> Exercícios a resolver
1) Reproduza fielmente o trecho do texto sobre os 70 anos da Declaração Universal dos Direitos Humanos que se inicia com as palavras "Criticada por diversas" e se encerra com "seus direitos nacionais.".
2) Transcreva, linha por linha e sem alterações, todos os registros fornecidos, omitindo as imagens na resposta.

> Trecho para leitura
# # # #
Os 70 anos – e o futuro – da Declaração Universal dos Direitos Humanos
(Arte Revista CULT)
Em 10 de dezembro de 1948, ainda no rescaldo da Segunda Guerra Mundial, a Assembleia Geral das Nações Unidas proclamou a Declaração Universal dos Direitos Humanos, que, portanto, completa 70 anos na próxima segunda-feira (10). Um documento relativamente curto, cujas palavras são bastante conhecidas, direta ou indiretamente, porque inspiraram a redação de diversos outros textos legais e políticos pelo mundo. No Brasil, o eco da Declaração pode ser ouvido com muita clareza no texto da Constituição que promulgamos no aniversário de 40 anos daquela “Carta das Cartas”.
Criticada por diversas razões e perspectivas, sua importância histórica e política, entretanto, é inquestionável. Primeiro, porque se opunha aos horrores do nazismo, dando os contornos do que deveria ser uma humanidade inconciliável com a existência de regimes autoritários. Segundo, porque consolidava, num único documento, um vasto repertório de direitos que, durante séculos, constituíam de modo mais ou menos esparso o que era chamado de direitos humanos. Terceiro, porque dali em diante a Declaração passou a pautar, de modo claro, o conjunto dos direitos fundamentais que os países-membros da ONU incorporariam, com destaque, aos seus direitos nacionais.
Direito à vida, liberdade, igualdade, fraternidade, tolerância, não-discriminação, segurança; proibição da escravidão e da tortura; acesso à justiça, devido processo legal e presunção de inocência; respeito à privacidade e à intimidade; direito de ir e vir, direito de asilo e de nacionalidade; liberdade de pensamento, consciência, religião, opinião, expressão, reunião e associação; direitos políticos, econômicos e sociais; direito ao trabalho, direitos sindicais e proteção contra o desemprego; direito à educação e à cultura, enfim, o núcleo desses direitos todos passou a se confundir com o dos direitos reconhecidos, em seus próprios países, a uma parcela imensa da população mundial, pressionando também a outra parcela a reconhecê-los.
# # # #
> Registros fornecidos
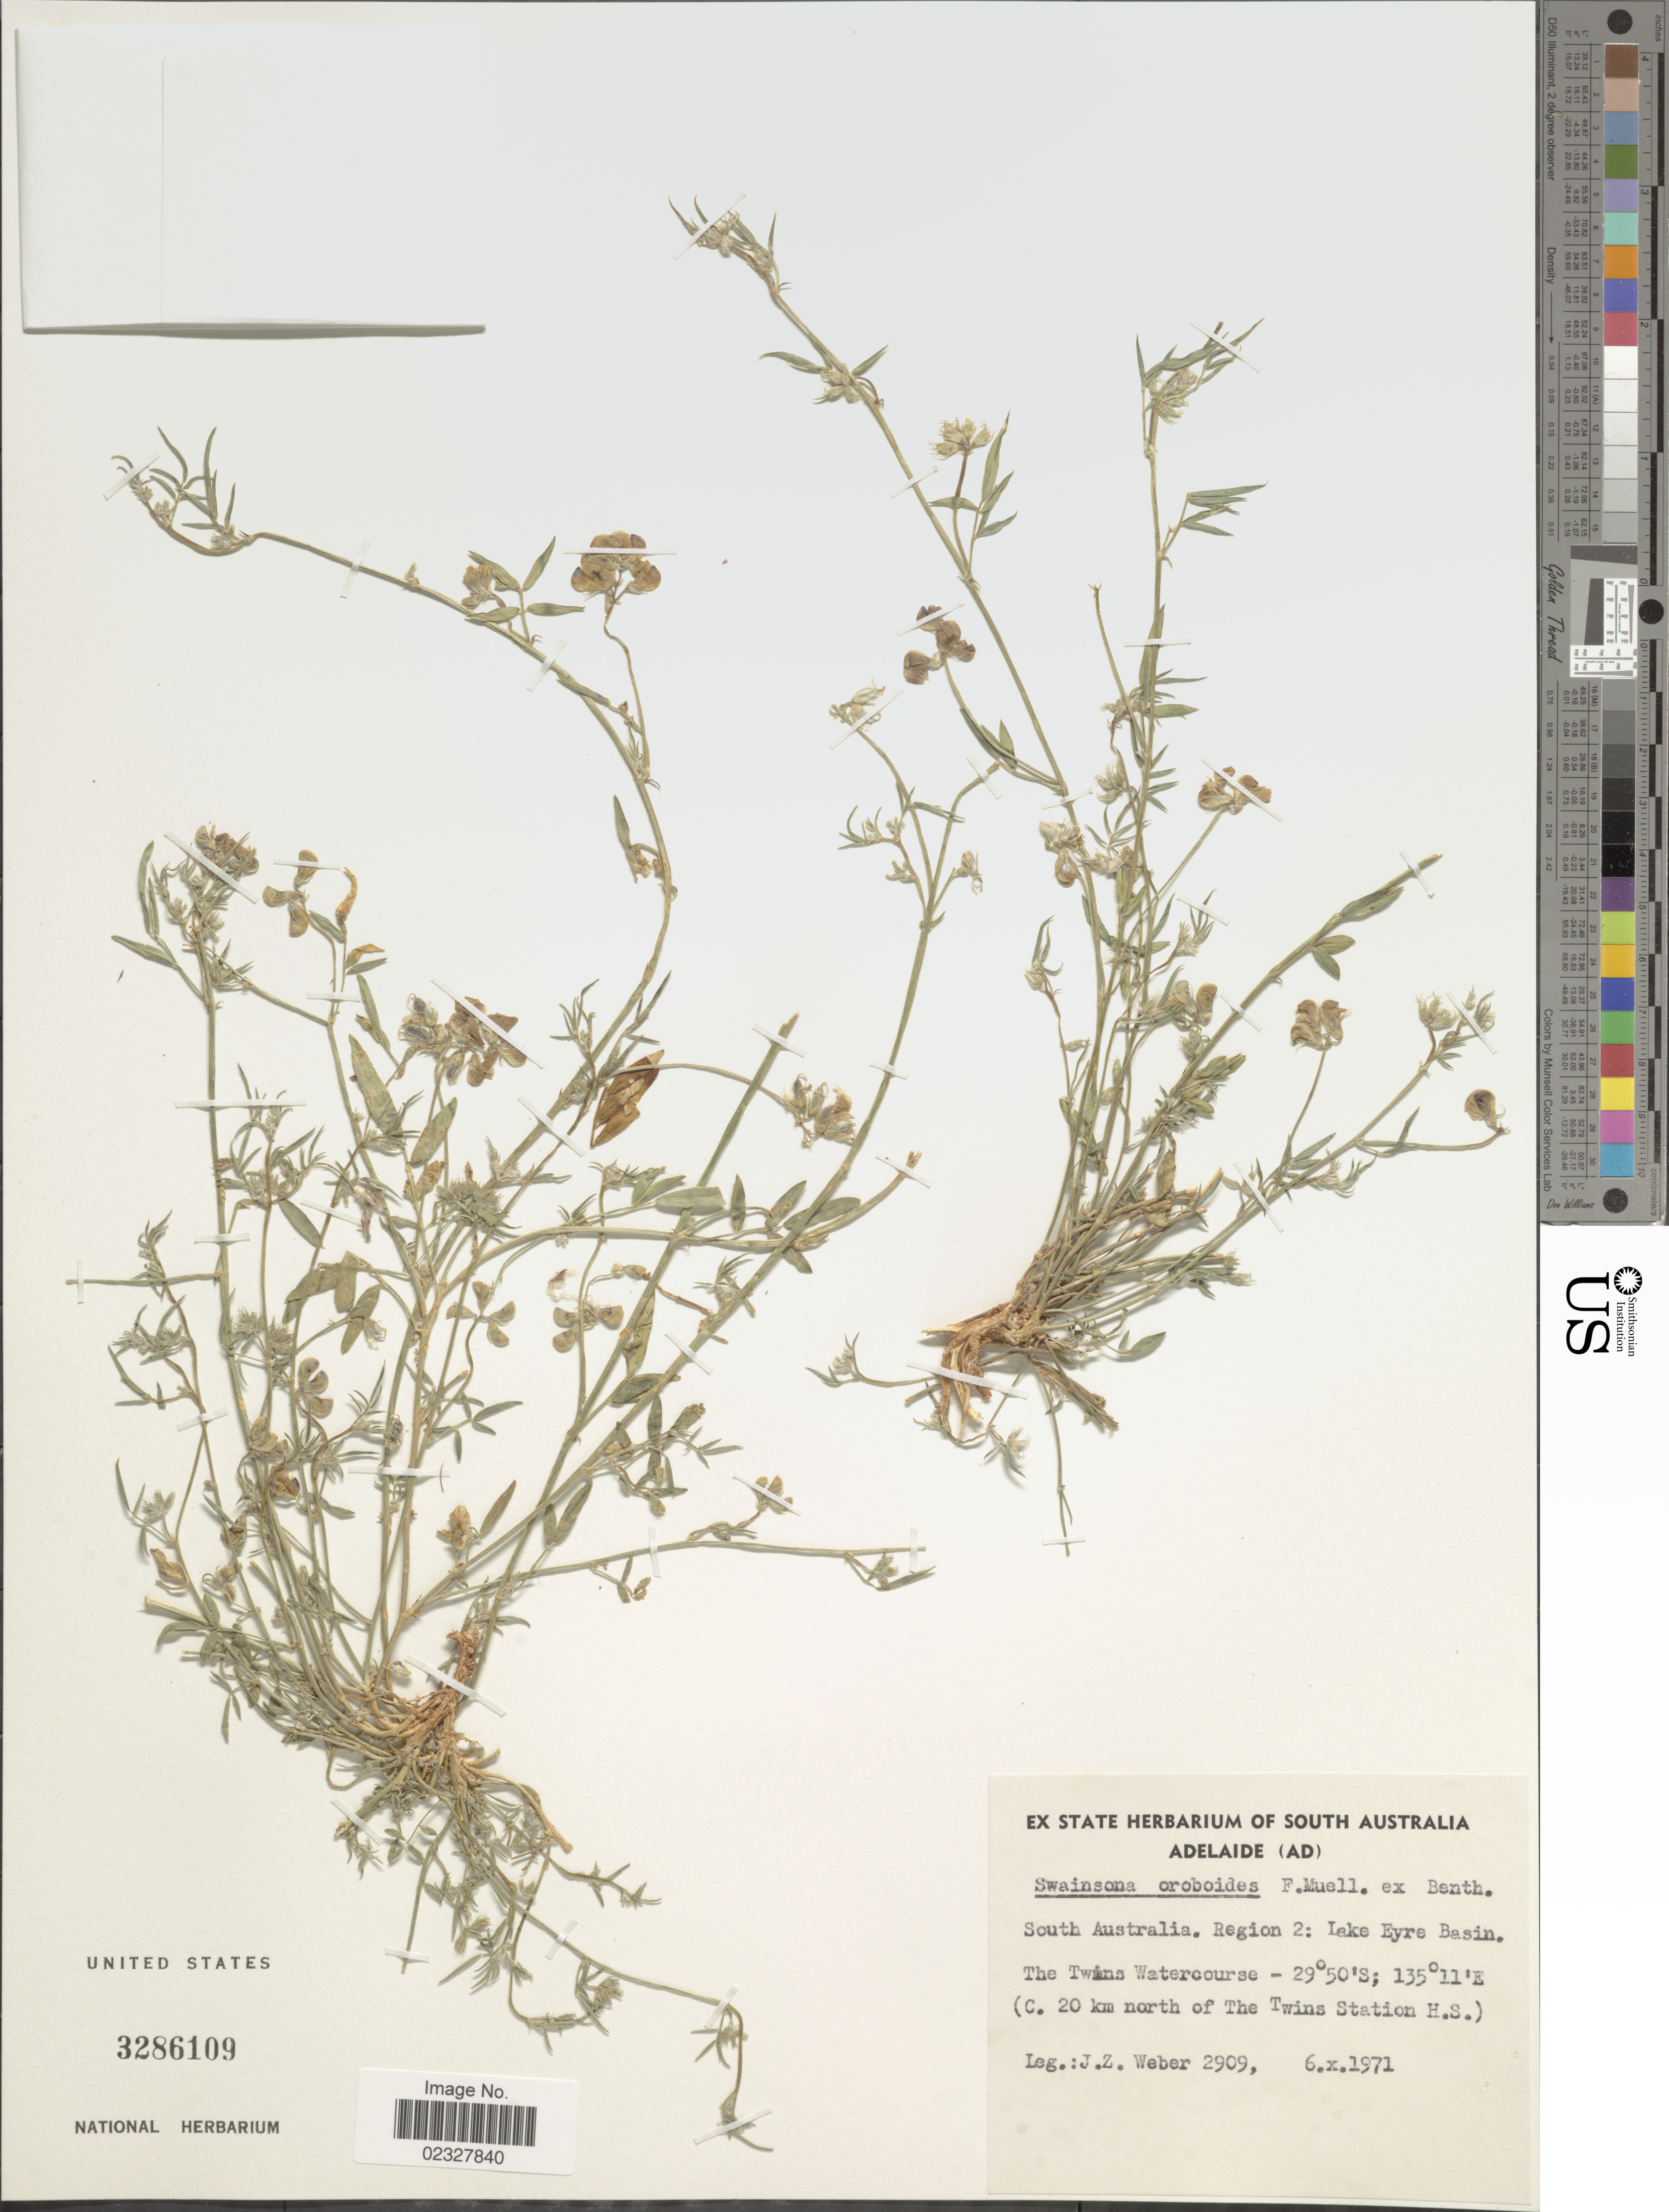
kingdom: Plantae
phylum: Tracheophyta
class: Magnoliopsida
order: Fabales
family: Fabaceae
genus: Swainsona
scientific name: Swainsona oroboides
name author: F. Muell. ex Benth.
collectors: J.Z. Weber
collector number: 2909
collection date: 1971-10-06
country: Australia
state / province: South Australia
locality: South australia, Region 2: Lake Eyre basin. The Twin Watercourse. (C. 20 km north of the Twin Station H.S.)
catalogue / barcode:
# # # #
> Respostas do exercício
1)
Criticada por diversas razões e perspectivas, sua importância histórica e política, entretanto, é inquestionável. Primeiro, porque se opunha aos horrores do nazismo, dando os contornos do que deveria ser uma humanidade inconciliável com a existência de regimes autoritários. Segundo, porque consolidava, num único documento, um vasto repertório de direitos que, durante séculos, constituíam de modo mais ou menos esparso o que era chamado de direitos humanos. Terceiro, porque dali em diante a Declaração passou a pautar, de modo claro, o conjunto dos direitos fundamentais que os países-membros da ONU incorporariam, com destaque, aos seus direitos nacionais.

2)
kingdom: Plantae
phylum: Tracheophyta
class: Magnoliopsida
order: Fabales
family: Fabaceae
genus: Swainsona
scientific name: Swainsona oroboides
name author: F. Muell. ex Benth.
collectors: J.Z. Weber
collector number: 2909
collection date: 1971-10-06
country: Australia
state / province: South Australia
locality: South australia, Region 2: Lake Eyre basin. The Twin Watercourse. (C. 20 km north of the Twin Station H.S.)
catalogue / barcode:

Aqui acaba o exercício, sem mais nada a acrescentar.